Antioxidants: Adding vitamin C (final concentration 10-50 μM) or butylated hydroxyanisole (BHA, final concentration 10 μM) can scavenge reactive oxygen species and reduce oxidative degradation, especially suitable for sample processing under light conditions.

Preservatives: For urine and other samples prone to microbial growth, sodium azide (final concentration 0.05%) can be added to inhibit bacterial growth and avoid microbial metabolism consuming L-valine.

Container material and treatment

Choosing containers with low adsorption properties can reduce the loss of L-valine:

Priority is given to polypropylene (PP) or glass containers, avoiding polyethylene (PE) plastics (which have strong adsorption on hydrophobic surfaces). Glass containers need to be silanized in advance to reduce the adsorption of amino acids by polar inner walls.
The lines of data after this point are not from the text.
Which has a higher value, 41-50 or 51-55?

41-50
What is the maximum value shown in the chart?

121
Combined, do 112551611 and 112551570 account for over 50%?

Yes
Samples should be fully mixed before storage to avoid precipitation caused by excessive local concentration; the aliquot volume should be suitable for a single detection (e.g., 0.5-1 mL) to reduce the number of freeze-thaw cycles.
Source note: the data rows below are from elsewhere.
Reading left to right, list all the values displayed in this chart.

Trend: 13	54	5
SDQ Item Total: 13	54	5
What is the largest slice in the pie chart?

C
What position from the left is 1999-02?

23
III. Stability Verification Methods

The stability of L-valine under optimized conditions is evaluated through the following methods:

Accelerated test: Place samples at 37°C, 25°C, and 4°C for 0, 2, 6, 24, and 48 hours respectively, determine the L-valine content at different time points, calculate the degradation rate (based on 0 hours), and determine the critical time for short-term storage.

Freeze-thaw cycle test: Repeatedly freeze and thaw samples between -20°C and room temperature 1-5 times, determine the content change after each cycle, and evaluate freeze-thaw stability.

Long-term stability test: Store samples at -80°C for 1, 3, 6, and 12 months, and regularly detect the content to verify the long-term preservation effect.

Generally, it is considered stable if the degradation rate of L-valine under the set preservation conditions is ≤10%.

The stability of L-valine in biological samples is affected by factors such as enzymatic reactions, oxidation, and adsorption. Effective measures such as low temperature (-80°C for long-term storage, 4°C for short-term storage), acidic pH adjustment, addition of enzyme inhibitors and antioxidants, and use of low-adsorption containers can effectively extend its stable period. In practical applications, appropriate conditions should be selected according to the sample type (blood, urine, tissue) and storage duration, and stability verification should be performed to ensure the reliability of detection results, providing accurate data support for clinical diagnosis and metabolic research.